あまりにもスピードが速く、見切れなかったが、
咄嗟に出した右手の中に、
向こうから飛び込んでくれたようだ。
確かに握った拳の中に感触がある。
閉じた私の手をこじ開けようと、
悪魔がもがいている。
指の隙間から逃がさないように、
注意深くガラス瓶の中に移した。
ゴムの栓でフタをする。
な、何てことだ・・・・・・
美しい。
これが悪魔なのか?
生まれて初めて目にするその姿は、
ぞっとするほど美しく、
しかも私の妻そっくりだった。
スリムな体をピタっとした黒皮のボディスーツに包み、
小さな頭からは二本の角、形の良いお尻からは短い尻尾が生えていたが、
こちらを睨みつけるその顔自体は、私の妻と瓜二つだ。
これはいったい・・・・・・
「あなた?」
「はうっ!」
恐る恐る振り返ると、
そこには悪魔、いや眉間に皺を寄せた妻の顔が。
まずいまずいまずいまずいまずい。
「こんな夜中に何やってるのよ?」
「いや、なんでもないよ」
「机の上の鏡はなんなのよ」
「いや、こ、これは」
「何を隠してるの?」
「・・・・・・」
「出しなさい」
私は渋々とガラス瓶を妻に見せた。
「やっぱり。
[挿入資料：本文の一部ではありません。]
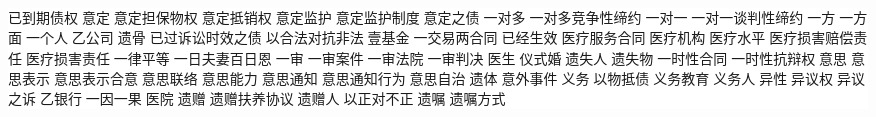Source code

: 已到期债权
意定
意定担保物权
意定抵销权
意定监护
意定监护制度
意定之债
一对多
一对多竞争性缔约
一对一
一对一谈判性缔约
一方
一方面
一个人
乙公司
遗骨
已过诉讼时效之债
以合法对抗非法
壹基金
一交易两合同
已经生效
医疗服务合同
医疗机构
医疗水平
医疗损害赔偿责任
医疗损害责任
一律平等
一日夫妻百日恩
一审
一审案件
一审法院
一审判决
医生
仪式婚
遗失人
遗失物
一时性合同
一时性抗辩权
意思
意思表示
意思表示合意
意思联络
意思能力
意思通知
意思通知行为
意思自治
遗体
意外事件
义务
以物抵债
义务教育
义务人
异性
异议权
异议之诉
乙银行
一因一果
医院
遗赠
遗赠扶养协议
遗赠人
以正对不正
遗嘱
遗嘱方式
それ、貸しなさい」
妻が右手を私の鼻先に突きつける。
赤く長い爪が妖艶に光っていた。
「分かったよ」
瓶を受け取った妻が、
ガラスの中の悪魔に話しかけた。
「ダメじゃないお姉ちゃん、こんな男に捕まってちゃ」
『エヘやっちゃった。でもあんただって五年前に捕まったじゃん』
「まあね。お陰で苦労してるわよ。こいつの調教。
記憶を消しといたから、五年前の事は覚えてないはずなのに、
また同じ事を繰り返すとはね、バカ亭主なんだから」
『まったく悪魔に一目惚れするなんてねぇ。
願い事が、僕と結婚してください!だったんでしょ?
マジでありえないわよねぇ。ホッホッホツホッホー』
「うるさいよお姉ちゃん。ぱっと見ると冴えない男だけど、
とにかく優しいし、意外に男らしい所もあるんだよ。
さ。逃がしてあげるから早く帰った方がいいわよ」
そう言いながら妻はガラス瓶のフタを開けた。
『分かったわよ。そこの旦那サマ、妹を頼んだわよ。
あ。そうだ。ところであんた、
一体私になんてお願いするつもりだったのさ?』
「いえ、もういいんです。
私は――、私は妻と仲良く暮らしますから。
悪魔さんはどうぞ、鏡の中へお帰りください」
あ〜〜〜〜れ〜〜〜〜!
悪魔の姉妹は鏡に吸い込まれていった。